BEGIN Source text

Fig. 4. — Partial regression of the white matter lesions in Case 2. (a–c) Obtained 2 months after the first onset at acute manifestation. (d–f) Obtained 6 months after (a), (b), and (c), respectively. (a–c) The cerebral white matter lesions (arrowheads) with swelling show hyperintensity on FLAIR image (a) and diffusion-weighted image (b) and iso- to hyperintensity on ADC map (c). (d–f) The lesions (arrows) are partially resolved and remain slightly hyperintensity on FLAIR image (d), diffusion-weighted image (e), and ADC map (f).

Case 3

A 59-year-old woman presented with diplopia and ocular motility dysfunction in 2015. T2W and FLAIR images showed periependymal high signal changes around the fourth ventricle and the left inferior horn of the lateral ventricle. No enhancement was seen in those lesions. After 2 weeks of treatment of acute ischemic stroke, paralysis on the left side of her face, ataxic paralysis of her left lower limb, and hypopallesthesia appeared. T2W images of the cervical and upper thoracic spine showed cord lesions with swelling as well as with contiguous hyperintensity, which included more than five vertebral segments. The lesions existed mainly at the central portion of the spinal cord (Fig. 5a, c, and d). No enhancement was seen in the lesions. The CSF was negative for oligoclonal bands and showed an increased myelin basic protein level of 670.4 pg/mL. The serum sample was positive for anti-AQP4 antibody. No optic nerve lesions were detected on the MRI. She was given a diagnosis of NMOSD. Her symptoms subsided with steroid pulse therapy and plasma exchange therapy. On the follow-up brain MRI, no apparent change was seen in the periependymal lesions of the brain. T2W image of cervical and upper thoracic spine showed that the cord lesions had regressed yet still persisted. Also, cavitation was partially seen in the lesions (Fig. 5b, e, and f). She now receives a combination of predonine (15 mg/day) and azathioprine (75 mg/day) as maintenance therapy.

Fig. 5. — Serial spinal cord lesions in Case 3. (a, c, d) Obtained at acute manifestation. (b, e, f) Obtained at symptoms resolved. (a, b) Sagittal T2W images. (c–f) Axial T2W images at the level of C5/6 (c, e) and C7/Th1 (d, f). (a, c, d) Cord lesions, with swelling and contiguous hyperintensity, extend more than five vertebral segments (arrows in (a)) and the lesions exist mainly at the central portion of the spinal cord (arrowheads in (c) and (d)). (b, e, f) The cord lesions are regressed but still persist (arrows in (b)). Cavitation is partially seen in the cord lesions (arrowheads in (e) and (f)).

Discussion

Spinal cord lesions in NMO/NMOSD frequently present in the cervical and upper thoracic spinal cord segments rather than in the lower thoracic and lumbar cord segments (10). The most distinct manifestation of spinal cord lesions is longitudinally extensive transverse myelitis. The lesions, characterized by hyperintensity on T2W images and by hypointensity on T1-weighted (T1W) images, extend over three or more contiguous vertebral segments (2). Also, the lesions mainly involve the central gray matter; AQP4 is abundant in the gray matter and in glial cell processes adjacent to the ependymal cells of the central canal of the spinal cord (11). Pathologically, there are at least two types of acute NMO lesions (5,12,13). The classic acute NMO lesion is characterized by perivascular demyelination, prominent infiltration of macrophages, severe axonal loss, necrosis of both the gray and white matter of the spinal cord, and pronounced loss of astrocytes, showing longitudinally extensive transverse myelitis. The second acute NMO lesion is characterized by non-demyelinated lesions with vacuolated myelin, given the potential for some NMO lesions to be reversible. Also, chronic NMO lesions are characterized by gliosis, cystic degeneration, cavitation, and atrophy of the spinal cord.

END Source text
BEGIN Data extracts

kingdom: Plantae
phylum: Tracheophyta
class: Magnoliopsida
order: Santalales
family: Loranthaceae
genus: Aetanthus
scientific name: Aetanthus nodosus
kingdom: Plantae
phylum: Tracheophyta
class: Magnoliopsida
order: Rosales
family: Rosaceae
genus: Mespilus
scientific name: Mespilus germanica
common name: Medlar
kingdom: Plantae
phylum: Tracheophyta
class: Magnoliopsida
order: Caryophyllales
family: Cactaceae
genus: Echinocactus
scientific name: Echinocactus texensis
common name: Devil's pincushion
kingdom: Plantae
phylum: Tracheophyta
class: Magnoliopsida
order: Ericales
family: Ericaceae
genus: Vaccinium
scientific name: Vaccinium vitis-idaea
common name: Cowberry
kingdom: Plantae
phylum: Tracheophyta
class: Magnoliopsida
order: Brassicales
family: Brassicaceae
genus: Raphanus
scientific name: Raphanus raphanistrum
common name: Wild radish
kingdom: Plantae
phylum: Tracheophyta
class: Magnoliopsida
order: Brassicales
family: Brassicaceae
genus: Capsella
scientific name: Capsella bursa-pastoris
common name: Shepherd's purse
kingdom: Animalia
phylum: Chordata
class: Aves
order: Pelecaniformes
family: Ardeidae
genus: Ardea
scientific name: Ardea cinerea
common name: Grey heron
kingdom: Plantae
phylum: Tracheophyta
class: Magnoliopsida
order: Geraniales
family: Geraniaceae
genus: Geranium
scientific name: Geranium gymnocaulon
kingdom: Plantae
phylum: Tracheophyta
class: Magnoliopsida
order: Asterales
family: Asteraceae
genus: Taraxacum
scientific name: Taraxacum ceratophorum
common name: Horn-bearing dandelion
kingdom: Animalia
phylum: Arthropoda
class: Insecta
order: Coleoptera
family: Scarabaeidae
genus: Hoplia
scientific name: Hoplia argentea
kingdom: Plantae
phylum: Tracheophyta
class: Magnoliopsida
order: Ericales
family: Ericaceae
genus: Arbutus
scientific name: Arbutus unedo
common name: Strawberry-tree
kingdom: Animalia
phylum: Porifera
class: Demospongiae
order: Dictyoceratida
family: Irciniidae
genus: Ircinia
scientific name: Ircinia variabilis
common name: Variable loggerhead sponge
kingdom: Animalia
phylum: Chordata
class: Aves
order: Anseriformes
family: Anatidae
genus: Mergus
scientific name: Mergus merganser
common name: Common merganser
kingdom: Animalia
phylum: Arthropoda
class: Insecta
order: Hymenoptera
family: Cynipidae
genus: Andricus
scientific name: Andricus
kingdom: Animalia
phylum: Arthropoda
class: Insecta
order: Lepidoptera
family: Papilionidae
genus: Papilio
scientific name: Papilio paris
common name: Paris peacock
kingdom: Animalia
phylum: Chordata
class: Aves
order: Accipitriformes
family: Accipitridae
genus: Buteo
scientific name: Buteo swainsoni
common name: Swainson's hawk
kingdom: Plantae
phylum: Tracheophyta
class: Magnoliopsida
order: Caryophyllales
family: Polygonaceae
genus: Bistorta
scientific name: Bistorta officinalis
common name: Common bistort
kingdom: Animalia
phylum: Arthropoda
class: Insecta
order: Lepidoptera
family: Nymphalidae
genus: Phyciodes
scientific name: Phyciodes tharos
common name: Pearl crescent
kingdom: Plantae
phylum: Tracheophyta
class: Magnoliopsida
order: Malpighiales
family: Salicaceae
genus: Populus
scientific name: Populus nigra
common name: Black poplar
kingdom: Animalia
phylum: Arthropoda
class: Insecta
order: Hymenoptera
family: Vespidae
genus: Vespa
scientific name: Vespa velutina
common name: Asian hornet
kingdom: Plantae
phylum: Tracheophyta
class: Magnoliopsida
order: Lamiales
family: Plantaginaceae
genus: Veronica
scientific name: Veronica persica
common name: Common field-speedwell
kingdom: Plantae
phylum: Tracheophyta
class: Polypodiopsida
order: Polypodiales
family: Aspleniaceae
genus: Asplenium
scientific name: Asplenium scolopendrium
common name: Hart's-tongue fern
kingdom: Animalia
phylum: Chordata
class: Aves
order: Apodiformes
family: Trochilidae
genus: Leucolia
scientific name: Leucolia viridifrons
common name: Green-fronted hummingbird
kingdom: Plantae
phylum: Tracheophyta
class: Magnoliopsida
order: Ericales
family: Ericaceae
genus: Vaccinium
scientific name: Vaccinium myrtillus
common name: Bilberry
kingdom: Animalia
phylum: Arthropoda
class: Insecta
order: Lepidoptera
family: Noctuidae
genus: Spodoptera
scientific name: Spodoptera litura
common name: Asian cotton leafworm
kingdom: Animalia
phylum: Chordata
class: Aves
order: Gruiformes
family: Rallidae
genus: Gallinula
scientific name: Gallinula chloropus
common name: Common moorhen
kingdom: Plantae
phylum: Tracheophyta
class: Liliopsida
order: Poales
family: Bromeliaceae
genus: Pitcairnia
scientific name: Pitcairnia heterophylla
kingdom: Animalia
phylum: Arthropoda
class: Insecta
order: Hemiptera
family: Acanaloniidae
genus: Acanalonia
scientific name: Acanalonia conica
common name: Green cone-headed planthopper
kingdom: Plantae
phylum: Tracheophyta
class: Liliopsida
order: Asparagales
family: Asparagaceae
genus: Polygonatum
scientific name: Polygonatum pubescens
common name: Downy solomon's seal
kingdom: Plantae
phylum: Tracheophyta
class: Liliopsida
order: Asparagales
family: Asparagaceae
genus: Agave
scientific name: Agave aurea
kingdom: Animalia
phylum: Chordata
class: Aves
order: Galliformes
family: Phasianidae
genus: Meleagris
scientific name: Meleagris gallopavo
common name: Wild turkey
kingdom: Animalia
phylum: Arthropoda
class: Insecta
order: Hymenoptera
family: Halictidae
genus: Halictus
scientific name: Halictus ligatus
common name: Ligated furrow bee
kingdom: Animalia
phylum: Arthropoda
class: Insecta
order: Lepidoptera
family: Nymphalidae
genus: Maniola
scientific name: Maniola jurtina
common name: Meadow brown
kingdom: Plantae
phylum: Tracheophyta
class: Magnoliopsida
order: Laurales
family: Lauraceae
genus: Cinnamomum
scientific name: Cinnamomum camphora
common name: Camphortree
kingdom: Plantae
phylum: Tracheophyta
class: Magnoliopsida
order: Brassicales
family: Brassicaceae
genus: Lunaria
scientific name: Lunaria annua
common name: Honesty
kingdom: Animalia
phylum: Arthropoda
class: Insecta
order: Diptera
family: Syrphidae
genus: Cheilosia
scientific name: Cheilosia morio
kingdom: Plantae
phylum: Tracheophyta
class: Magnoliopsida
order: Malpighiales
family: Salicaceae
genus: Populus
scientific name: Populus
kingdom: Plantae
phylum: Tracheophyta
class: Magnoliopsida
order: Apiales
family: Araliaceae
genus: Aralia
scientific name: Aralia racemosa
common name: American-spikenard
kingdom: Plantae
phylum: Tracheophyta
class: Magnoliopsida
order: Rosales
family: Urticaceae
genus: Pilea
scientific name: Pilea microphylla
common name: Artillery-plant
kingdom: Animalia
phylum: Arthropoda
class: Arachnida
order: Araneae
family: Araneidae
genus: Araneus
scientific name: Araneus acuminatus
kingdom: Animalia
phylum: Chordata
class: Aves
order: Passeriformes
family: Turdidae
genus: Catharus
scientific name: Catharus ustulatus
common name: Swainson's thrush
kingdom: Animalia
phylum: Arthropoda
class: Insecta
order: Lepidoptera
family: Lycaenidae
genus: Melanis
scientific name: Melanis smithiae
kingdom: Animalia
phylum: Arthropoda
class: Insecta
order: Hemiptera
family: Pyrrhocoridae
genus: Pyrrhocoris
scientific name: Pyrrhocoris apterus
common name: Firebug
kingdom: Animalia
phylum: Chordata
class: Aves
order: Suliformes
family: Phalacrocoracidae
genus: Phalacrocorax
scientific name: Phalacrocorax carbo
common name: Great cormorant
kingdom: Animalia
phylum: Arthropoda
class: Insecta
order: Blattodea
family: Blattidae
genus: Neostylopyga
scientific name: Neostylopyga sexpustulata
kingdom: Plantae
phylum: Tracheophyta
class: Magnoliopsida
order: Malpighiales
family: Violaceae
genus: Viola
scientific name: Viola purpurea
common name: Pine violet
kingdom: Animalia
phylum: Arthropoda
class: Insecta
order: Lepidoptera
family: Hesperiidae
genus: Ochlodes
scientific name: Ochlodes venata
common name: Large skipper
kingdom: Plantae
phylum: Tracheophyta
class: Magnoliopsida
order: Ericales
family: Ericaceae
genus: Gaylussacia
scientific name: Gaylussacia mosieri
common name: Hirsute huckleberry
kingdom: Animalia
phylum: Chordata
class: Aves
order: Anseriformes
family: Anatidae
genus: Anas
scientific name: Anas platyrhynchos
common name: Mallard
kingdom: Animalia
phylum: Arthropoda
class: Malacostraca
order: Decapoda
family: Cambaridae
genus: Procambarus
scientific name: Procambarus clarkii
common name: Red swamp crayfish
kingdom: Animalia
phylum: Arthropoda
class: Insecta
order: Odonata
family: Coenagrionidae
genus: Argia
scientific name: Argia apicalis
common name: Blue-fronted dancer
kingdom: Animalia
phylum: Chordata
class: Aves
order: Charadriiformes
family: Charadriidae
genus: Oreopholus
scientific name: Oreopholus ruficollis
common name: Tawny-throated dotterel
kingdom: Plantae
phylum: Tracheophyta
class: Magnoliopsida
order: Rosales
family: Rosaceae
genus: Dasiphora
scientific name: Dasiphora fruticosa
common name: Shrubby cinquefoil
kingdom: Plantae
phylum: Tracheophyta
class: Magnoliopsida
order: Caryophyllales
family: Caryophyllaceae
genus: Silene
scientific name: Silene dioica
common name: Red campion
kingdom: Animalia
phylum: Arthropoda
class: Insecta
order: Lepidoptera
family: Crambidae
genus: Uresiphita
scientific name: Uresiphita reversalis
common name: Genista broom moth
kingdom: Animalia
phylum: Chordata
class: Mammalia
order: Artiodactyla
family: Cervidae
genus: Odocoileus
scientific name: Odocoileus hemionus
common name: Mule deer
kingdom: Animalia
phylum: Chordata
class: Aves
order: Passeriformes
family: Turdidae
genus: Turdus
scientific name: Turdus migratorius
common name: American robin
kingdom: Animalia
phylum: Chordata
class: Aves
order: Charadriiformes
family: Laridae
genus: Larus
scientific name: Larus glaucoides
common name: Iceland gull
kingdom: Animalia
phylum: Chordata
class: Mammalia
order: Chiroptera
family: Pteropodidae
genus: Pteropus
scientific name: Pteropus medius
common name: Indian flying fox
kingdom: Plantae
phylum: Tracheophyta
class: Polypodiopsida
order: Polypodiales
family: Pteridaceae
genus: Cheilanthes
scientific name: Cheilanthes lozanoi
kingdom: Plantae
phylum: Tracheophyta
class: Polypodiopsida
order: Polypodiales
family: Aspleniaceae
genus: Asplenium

END Data extracts

**Exercise tasks**
(a) In three sentences, summarize the case report.
(b) What maintenance therapy does the patient in Case 3 now receive, according to the case report?
(c) Translate this sentence from the case report into Spanish: "The most distinct manifestation of spinal cord lesions is longitudinally extensive transverse myelitis."

**List of solutions**
(a) A 59-year-old woman in Case 3 had diplopia and ocular motility dysfunction, later developed spinal cord lesions spanning more than five vertebral segments mainly at the central portion of the cord, tested positive for anti-AQP4 antibody, and was diagnosed with NMOSD. Steroid pulse therapy and plasma exchange relieved her symptoms, and follow-up imaging showed that the cord lesions had regressed but persisted, with partial cavitation. In NMO/NMOSD, spinal cord lesions most often appear in the cervical and upper thoracic cord and mainly involve the central gray matter; pathologically, they include at least two types of acute lesions, and chronic lesions show gliosis, cystic degeneration, cavitation, and atrophy.

(b) A combination of predonine (15 mg/day) and azathioprine (75 mg/day).

(c) La manifestación más característica de las lesiones de la médula espinal es la mielitis transversa longitudinalmente extensa.